На самом деле я не похож на Дока, я бы нашел момент, чтобы вызвать для нее «скорую», наплевав на возможные последствия для себя — врача, потерявшего лицензию из-за алкоголизма, но все еще тайно практикующего.
Есть, конечно, и общие черты между мною и Доком — в возрасте, в глубине самоунижения. Но, слава Богу, я бы вызвал «скорую» для маленькой женщины, несмотря ни на какие последствия, а не отделался бы от нее, дав живущему с ней в трейлере мужчине пятьдесят долларов, полученных в этот день за аборт.
Вы видите, как эта пьеса, закрывающаяся в Новом Театре в конце этой недели, все еще живет во мне?

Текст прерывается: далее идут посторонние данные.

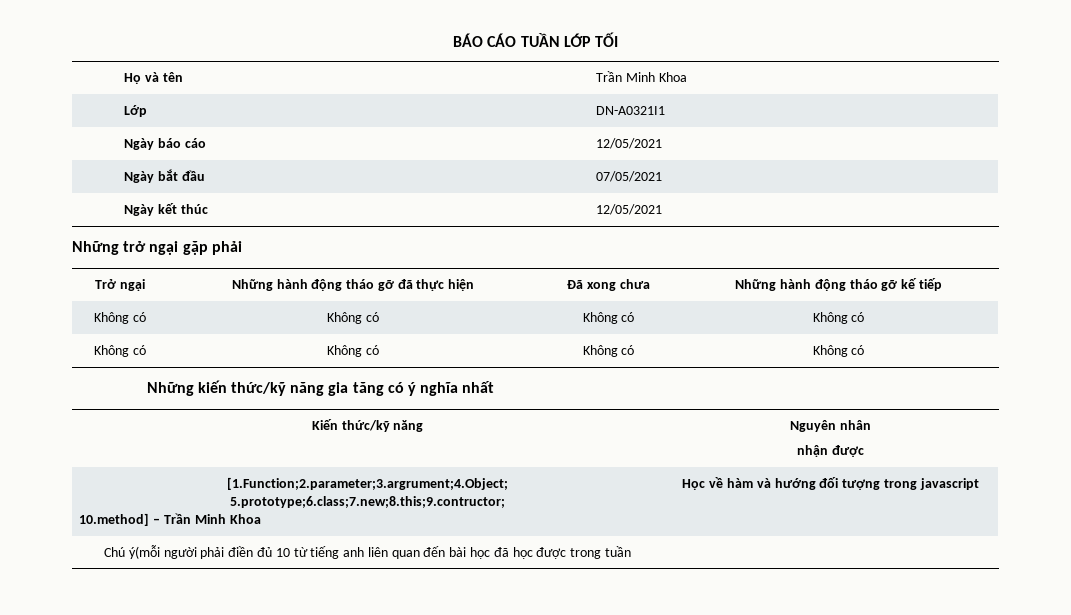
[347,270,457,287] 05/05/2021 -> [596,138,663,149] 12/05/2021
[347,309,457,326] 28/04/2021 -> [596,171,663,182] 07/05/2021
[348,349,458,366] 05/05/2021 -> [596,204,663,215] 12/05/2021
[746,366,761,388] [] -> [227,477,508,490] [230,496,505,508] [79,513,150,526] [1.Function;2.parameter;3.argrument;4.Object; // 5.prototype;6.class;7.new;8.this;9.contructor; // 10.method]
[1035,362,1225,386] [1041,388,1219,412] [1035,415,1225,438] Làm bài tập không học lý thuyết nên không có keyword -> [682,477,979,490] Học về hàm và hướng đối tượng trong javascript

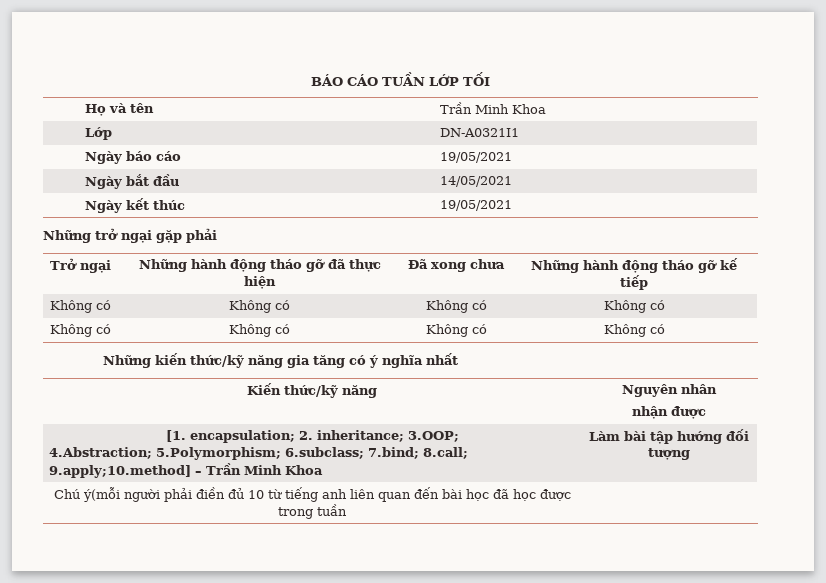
[596,138,663,149] 12/05/2021 -> [440,152,513,163] 19/05/2021
[596,171,663,182] 07/05/2021 -> [440,176,513,187] 14/05/2021
[596,204,663,215] 12/05/2021 -> [440,200,513,211] 19/05/2021
[227,477,508,490] [230,496,505,508] [79,513,150,526] [1.Function;2.parameter;3.argrument;4.Object; // 5.prototype;6.class;7.new;8.this;9.contructor; // 10.method] -> [165,430,459,443] [49,447,469,460] [49,465,192,478] [1. encapsulation; 2. inheritance; 3.OOP; // 4.Abstraction; 5.Polymorphism; 6.subclass; 7.bind; 8.call; 9.apply;10.method]
[682,477,771,490] Học về hàm và -> [589,431,673,444] Làm bài tập
[883,478,979,490] trong javascript -> (690, 454) none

Я не допущу ее закрытия. В Нью-Йорке — пускай закрывают, но как-нибудь я заставлю ЕССО [92] организовать гастроли — она этого заслуживает.
После нескольких ночей подряд без снотворного я смог вчера выторговать у доктора два десятка таблеток нембутала, и мне удалось — в награду за многие почти бессонные ночи — проспать на одной «желтенькой», как называет их Марион, от полуночи до девяти утра.
92
В трехтомном словаре англоязычных сокращений и аббревиатур нет организаций, соответствующих этой аббревиатуре.
Мое состояние, когда я попытался продолжить работу над рассказом «Саббата и одиночество», было близко к коматозному, и я отказался от этой затеи, только привел страницы в некое подобие порядка.
О рассказе: это своего рода сатира, боюсь только, что он у меня не выйдет.
Дело в том, что он почти бессвязный. Что-то случилось со мной не очень хорошее и совсем не вовремя, ведь сейчас очень возможна постановка моей последней большой работы для театра. Может быть, необъятность этой работы и заставляет меня нервничать. Но разве раньше я не нервничал? Так что довод этот не очень крепкий, так, вода вместо виски — или что там у нас слабее воды — капли дождя или роса?